The input ▸
==================================================
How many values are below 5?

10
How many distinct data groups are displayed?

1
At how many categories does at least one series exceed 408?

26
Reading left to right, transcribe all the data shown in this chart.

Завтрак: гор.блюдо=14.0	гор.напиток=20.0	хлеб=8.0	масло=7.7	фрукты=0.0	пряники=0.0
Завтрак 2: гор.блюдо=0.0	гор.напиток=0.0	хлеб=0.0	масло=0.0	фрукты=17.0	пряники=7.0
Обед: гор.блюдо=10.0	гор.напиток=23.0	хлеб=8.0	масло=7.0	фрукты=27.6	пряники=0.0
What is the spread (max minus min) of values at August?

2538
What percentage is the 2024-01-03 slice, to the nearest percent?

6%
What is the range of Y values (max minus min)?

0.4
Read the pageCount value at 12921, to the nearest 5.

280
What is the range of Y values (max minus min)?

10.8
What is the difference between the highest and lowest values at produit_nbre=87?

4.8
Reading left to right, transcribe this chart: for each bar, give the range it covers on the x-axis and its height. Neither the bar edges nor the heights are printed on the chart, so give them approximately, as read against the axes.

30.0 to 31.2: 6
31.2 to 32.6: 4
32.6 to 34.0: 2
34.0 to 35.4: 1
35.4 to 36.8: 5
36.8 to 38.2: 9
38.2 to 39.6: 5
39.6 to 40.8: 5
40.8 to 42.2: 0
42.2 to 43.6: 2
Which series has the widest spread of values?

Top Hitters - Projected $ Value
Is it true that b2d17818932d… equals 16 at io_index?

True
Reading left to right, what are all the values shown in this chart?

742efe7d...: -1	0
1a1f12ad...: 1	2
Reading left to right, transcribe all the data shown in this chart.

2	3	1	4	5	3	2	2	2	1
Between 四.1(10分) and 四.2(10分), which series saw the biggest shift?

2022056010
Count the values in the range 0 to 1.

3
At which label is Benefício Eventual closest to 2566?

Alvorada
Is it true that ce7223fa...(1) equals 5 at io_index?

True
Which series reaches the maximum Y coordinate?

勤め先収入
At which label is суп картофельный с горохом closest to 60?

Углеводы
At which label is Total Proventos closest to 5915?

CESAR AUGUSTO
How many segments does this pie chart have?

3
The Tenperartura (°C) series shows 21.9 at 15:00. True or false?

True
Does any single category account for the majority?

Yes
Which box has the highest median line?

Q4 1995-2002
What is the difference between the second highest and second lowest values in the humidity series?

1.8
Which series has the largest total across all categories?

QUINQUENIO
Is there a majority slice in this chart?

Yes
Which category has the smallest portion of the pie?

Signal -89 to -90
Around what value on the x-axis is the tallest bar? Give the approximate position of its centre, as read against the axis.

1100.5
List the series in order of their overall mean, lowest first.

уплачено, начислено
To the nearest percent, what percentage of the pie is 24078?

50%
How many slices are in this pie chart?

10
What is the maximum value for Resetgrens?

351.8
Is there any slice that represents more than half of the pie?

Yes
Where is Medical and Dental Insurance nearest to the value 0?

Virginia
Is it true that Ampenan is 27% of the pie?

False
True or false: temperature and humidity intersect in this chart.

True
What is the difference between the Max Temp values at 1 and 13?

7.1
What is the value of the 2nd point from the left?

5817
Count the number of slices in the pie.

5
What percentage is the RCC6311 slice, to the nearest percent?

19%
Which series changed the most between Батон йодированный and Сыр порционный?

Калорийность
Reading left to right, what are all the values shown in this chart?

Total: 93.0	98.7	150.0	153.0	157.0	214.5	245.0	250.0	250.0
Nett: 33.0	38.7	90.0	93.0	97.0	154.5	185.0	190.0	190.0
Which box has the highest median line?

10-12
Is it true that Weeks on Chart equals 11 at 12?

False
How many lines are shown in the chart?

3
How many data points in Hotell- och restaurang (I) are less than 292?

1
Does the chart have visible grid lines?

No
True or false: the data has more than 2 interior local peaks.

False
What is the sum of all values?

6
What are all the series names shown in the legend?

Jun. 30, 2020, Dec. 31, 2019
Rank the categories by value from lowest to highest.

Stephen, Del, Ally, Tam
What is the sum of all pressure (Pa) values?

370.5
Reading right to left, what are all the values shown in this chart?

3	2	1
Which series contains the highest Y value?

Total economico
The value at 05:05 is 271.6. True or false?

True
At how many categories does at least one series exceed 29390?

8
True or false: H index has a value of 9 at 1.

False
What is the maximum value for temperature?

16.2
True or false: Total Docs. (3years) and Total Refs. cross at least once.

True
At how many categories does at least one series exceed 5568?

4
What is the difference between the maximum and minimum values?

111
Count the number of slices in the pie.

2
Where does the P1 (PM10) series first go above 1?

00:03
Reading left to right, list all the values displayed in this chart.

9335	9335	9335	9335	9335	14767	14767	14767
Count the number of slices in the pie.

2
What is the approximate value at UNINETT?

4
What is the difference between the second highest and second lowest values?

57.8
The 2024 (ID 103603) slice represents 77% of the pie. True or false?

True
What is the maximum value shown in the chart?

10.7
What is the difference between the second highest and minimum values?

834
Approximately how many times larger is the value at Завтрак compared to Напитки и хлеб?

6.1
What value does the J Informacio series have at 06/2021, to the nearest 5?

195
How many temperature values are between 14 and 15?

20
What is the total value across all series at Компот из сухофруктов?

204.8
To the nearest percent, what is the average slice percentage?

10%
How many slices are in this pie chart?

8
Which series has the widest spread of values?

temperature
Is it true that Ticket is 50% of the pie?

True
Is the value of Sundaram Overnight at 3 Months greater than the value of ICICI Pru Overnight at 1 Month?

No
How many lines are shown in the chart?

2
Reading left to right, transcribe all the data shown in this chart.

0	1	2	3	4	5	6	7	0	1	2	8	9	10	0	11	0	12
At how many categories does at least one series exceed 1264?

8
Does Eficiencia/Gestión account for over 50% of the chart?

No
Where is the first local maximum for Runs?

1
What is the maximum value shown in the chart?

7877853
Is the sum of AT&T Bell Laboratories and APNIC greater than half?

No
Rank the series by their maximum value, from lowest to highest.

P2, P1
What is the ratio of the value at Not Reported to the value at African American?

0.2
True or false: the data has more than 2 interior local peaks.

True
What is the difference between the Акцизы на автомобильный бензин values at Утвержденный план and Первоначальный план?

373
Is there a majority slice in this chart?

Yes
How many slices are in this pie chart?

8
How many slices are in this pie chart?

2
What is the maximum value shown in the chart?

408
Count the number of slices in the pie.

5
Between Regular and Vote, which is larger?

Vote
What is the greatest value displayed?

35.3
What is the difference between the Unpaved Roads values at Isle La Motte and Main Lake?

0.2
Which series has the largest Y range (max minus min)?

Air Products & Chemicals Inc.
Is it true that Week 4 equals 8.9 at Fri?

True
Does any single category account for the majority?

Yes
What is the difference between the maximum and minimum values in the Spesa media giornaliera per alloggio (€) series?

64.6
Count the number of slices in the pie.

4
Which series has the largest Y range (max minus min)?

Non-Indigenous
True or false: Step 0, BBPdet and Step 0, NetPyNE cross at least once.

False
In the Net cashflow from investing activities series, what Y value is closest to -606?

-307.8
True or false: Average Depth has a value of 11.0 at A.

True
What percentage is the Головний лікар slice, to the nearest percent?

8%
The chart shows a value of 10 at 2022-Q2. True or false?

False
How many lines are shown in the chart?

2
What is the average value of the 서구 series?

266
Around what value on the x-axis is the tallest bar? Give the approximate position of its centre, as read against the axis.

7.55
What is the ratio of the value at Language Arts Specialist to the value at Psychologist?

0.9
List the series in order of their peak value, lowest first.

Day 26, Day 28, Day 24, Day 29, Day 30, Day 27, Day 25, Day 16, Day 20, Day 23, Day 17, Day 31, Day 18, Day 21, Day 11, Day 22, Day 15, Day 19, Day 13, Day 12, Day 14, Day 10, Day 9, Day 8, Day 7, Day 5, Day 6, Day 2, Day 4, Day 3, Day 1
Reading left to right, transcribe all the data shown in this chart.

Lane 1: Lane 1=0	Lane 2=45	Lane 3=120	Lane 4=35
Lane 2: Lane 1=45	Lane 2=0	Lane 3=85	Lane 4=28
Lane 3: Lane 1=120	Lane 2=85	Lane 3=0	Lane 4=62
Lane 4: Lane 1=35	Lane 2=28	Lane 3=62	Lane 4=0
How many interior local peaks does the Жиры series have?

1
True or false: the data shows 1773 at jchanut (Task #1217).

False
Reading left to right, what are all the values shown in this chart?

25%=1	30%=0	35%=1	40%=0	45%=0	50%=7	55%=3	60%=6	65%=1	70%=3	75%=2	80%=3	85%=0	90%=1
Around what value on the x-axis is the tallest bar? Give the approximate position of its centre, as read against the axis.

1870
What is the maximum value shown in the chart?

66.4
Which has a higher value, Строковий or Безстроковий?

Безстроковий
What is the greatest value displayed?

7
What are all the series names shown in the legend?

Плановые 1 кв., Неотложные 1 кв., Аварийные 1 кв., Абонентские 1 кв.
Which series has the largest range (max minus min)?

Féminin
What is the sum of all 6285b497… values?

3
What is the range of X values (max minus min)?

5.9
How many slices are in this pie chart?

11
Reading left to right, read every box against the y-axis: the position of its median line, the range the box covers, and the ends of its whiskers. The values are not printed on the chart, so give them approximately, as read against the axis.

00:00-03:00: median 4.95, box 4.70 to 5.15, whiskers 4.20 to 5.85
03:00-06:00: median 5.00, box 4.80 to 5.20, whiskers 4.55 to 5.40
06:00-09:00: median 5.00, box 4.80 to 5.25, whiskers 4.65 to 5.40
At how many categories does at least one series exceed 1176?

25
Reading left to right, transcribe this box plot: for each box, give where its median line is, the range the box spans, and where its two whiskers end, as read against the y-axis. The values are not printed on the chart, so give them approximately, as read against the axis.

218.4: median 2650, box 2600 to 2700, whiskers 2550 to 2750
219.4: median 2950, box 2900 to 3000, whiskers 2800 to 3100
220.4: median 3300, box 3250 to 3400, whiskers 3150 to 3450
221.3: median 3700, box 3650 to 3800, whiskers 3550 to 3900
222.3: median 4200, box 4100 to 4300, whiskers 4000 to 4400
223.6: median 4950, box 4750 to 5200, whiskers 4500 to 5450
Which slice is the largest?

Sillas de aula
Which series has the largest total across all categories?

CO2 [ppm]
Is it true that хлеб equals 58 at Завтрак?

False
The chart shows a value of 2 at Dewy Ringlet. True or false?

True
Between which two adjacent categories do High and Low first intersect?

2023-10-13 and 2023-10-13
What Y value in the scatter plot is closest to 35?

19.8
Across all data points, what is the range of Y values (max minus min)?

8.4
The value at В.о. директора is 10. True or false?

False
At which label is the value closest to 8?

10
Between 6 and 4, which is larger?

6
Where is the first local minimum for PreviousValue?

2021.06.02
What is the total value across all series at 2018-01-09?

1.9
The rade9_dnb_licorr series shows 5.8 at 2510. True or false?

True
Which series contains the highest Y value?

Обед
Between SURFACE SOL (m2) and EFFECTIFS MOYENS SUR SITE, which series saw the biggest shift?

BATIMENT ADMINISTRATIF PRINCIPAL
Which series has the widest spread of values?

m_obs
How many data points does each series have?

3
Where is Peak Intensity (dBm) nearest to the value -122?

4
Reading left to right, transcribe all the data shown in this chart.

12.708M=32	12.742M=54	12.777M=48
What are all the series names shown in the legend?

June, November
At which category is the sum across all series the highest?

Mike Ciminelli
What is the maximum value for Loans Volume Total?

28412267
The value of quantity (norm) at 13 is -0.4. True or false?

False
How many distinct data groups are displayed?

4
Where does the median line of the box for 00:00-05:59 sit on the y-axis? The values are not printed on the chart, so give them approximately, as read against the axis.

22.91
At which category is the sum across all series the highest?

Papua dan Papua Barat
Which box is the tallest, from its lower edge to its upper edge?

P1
==================================================
Exercise ▸ Copy out the records word for word, from their first line through the line that contains "At which label is Total", including both of those lines.

Exercise result ▸
How many values are below 5?

10
How many distinct data groups are displayed?

1
At how many categories does at least one series exceed 408?

26
Reading left to right, transcribe all the data shown in this chart.

Завтрак: гор.блюдо=14.0	гор.напиток=20.0	хлеб=8.0	масло=7.7	фрукты=0.0	пряники=0.0
Завтрак 2: гор.блюдо=0.0	гор.напиток=0.0	хлеб=0.0	масло=0.0	фрукты=17.0	пряники=7.0
Обед: гор.блюдо=10.0	гор.напиток=23.0	хлеб=8.0	масло=7.0	фрукты=27.6	пряники=0.0
What is the spread (max minus min) of values at August?

2538
What percentage is the 2024-01-03 slice, to the nearest percent?

6%
What is the range of Y values (max minus min)?

0.4
Read the pageCount value at 12921, to the nearest 5.

280
What is the range of Y values (max minus min)?

10.8
What is the difference between the highest and lowest values at produit_nbre=87?

4.8
Reading left to right, transcribe this chart: for each bar, give the range it covers on the x-axis and its height. Neither the bar edges nor the heights are printed on the chart, so give them approximately, as read against the axes.

30.0 to 31.2: 6
31.2 to 32.6: 4
32.6 to 34.0: 2
34.0 to 35.4: 1
35.4 to 36.8: 5
36.8 to 38.2: 9
38.2 to 39.6: 5
39.6 to 40.8: 5
40.8 to 42.2: 0
42.2 to 43.6: 2
Which series has the widest spread of values?

Top Hitters - Projected $ Value
Is it true that b2d17818932d… equals 16 at io_index?

True
Reading left to right, what are all the values shown in this chart?

742efe7d...: -1	0
1a1f12ad...: 1	2
Reading left to right, transcribe all the data shown in this chart.

2	3	1	4	5	3	2	2	2	1
Between 四.1(10分) and 四.2(10分), which series saw the biggest shift?

2022056010
Count the values in the range 0 to 1.

3
At which label is Benefício Eventual closest to 2566?

Alvorada
Is it true that ce7223fa...(1) equals 5 at io_index?

True
Which series reaches the maximum Y coordinate?

勤め先収入
At which label is суп картофельный с горохом closest to 60?

Углеводы
At which label is Total Proventos closest to 5915?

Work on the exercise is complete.